Цветок мертвецов - Ольга Михайлова
— Что ж, раз уж я вынужден проводить чайную церемонию на троих с трупом, проведу её под девизом «Наполненность пустоты», — сказал тем временем принц. — Вы не против? — вежливо осведомился он у Тодо. — Раз скверна на всем, надо либо оскверниться самому, либо убить скверну. Первое — путь Пустоты, второе — путь мужчины. Сегодня наш путь далёк от путей Будды.
Спокойно отметив этот печальный факт, сановник, пропустив гостя, вошёл в чайный домик. Он жестом указал Тодо на футон, а сам исчез в комнате с трупом. Тодо, глядя ему вслед, подумал, что люди со вкусом к изящному чаще всего посвящают свои таланты сложению стихов, но тяга к прекрасному сказывается во всем, чем бы они не занимались: в каллиграфии, живописи, музыке, чайной церемонии. У этого человека, одарённого столь многим, должна быть своя поэзия, своя живопись и своя каллиграфия.
В старые времена, вспомнил Тодо, один прославленный чайный мастер не расчистил сада, оставив нетронутым осенний пейзаж с увядшей листвой. Его гость тотчас подметил это, заранее предвкушая, что и девиз такого чаепития тоже будет необычным. И в самом деле: в нише висела картина с начертанным на ней стихотворением — «Одинокий приют, хмелем густо увитый…» Что же нарисует Наримаро?
Принц появился спустя минуту, вынеся чистый лист бумаги и набор туши. Деловито, совершенно не замечая труп, задвинул перегородки, растёр в тушечнице три цвета, разбавил водой и быстро нанёс кистью на бумагу рисунок.

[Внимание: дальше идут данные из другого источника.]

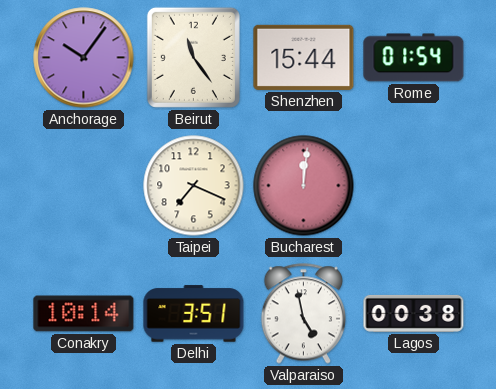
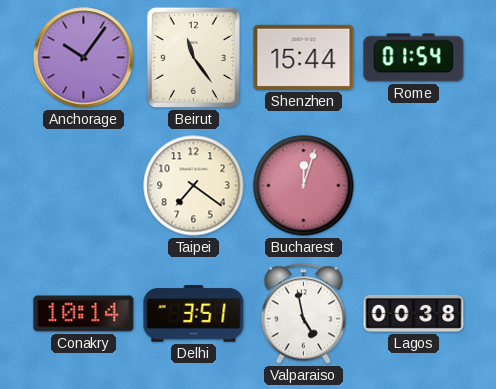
Taipei: 7:19 -> 7:21
Bucharest: 12:01 -> 12:03
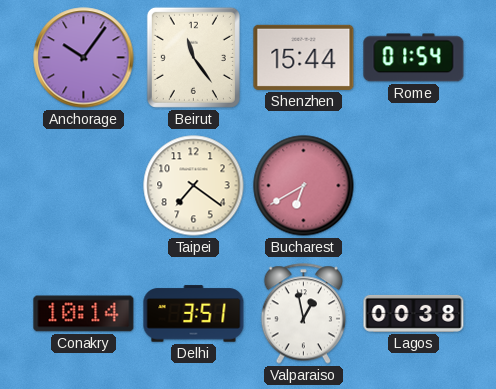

Тодо заворожённо наблюдал, как на листе сперва возникли кровавые лучи, точно задымлённые алым пятном, потом ещё одно пятно возникло рядом, и оба загорелись глазами волка, заалели лапы паука, к ним добавились два мазка зелёной тушью, и перед Тодо вдруг проступили цветки Хиганбана. Точнее, это был кицунэ-бана, лисий цветок, цветок мертвецов, цветок самурайской чести. Тодо, как и все люди его земли, не любил эти огненно-красные лилии с закрученными лепестками и длинными тычинками, напоминающие всполохи пламени. Цветение их приходилось на буддийский праздник Хиган, день посещения могил почивших, и они давно стали отождествляться с миром усопших.
Отвращение, которое питали люди к лисьему цветку, отчасти объяснялось неприятным запахом, к тому же он был ядовит. Его луковицы высаживали у рисовых полей в надежде отпугнуть диких животных и на кладбищах близ могил, чтобы оберечь захоронения от лис, барсуков и кротов. Зловещая красота цветка пробуждала в сознании и образы роковых красавиц, лисиц-оборотней.
Сейчас, обведённые кругом, цветы точно оказались в свете луны. Затем чёрной тушью Наримаро начертал в углу несколько старых китайских иероглифов, смысл которых был непонятен Тодо, но вельможа любезно пояснил, что это заклятие Лисы.
— В этом деле что-то лисье, вам не кажется, Корё?
Тодо кивнул. О, да, тут принц Наримаро, бесспорно, был прав. Тодо тоже сразу ощутил в этом преступлении бьющий в нос, не таящий себя дух злого наваждения, потери совести, обольщения любовью, сласть выпитых жизненных соков. Игрища Кицунэ, дерзкого ёкая, распутного и вероломного демона. Тодо виделась зловещая тишина, прерываемая только скребущей нервы песенкой цикад, крадущаяся мелодия беззвучных шагов, похоронный стук раздвижных перегородок, запах крови, приколотая к полу бабочка… Да, лиса тут порезвилась от души. Но кто, кто из придворных мог впустить в душу лисье наваждение, ёкая Кицунэ?
Наримаро мгновенно начертал на бумаге в левом углу:
— «Спряталась в тени
Оборотень-лисица.
Переступает
С лапки на лапку, жмурясь
На диск луны» — и тут же спросил Тодо, — Или посвятить церемонию вам, Корё? — и сходу процитировал:
«Свежий
майской ночи запах,
Терпкий, как мох.
Лис Корё, притаившись,
Внюхивается в след…»
Тодо, вежливо улыбнувшись, попросил оставить первый вариант.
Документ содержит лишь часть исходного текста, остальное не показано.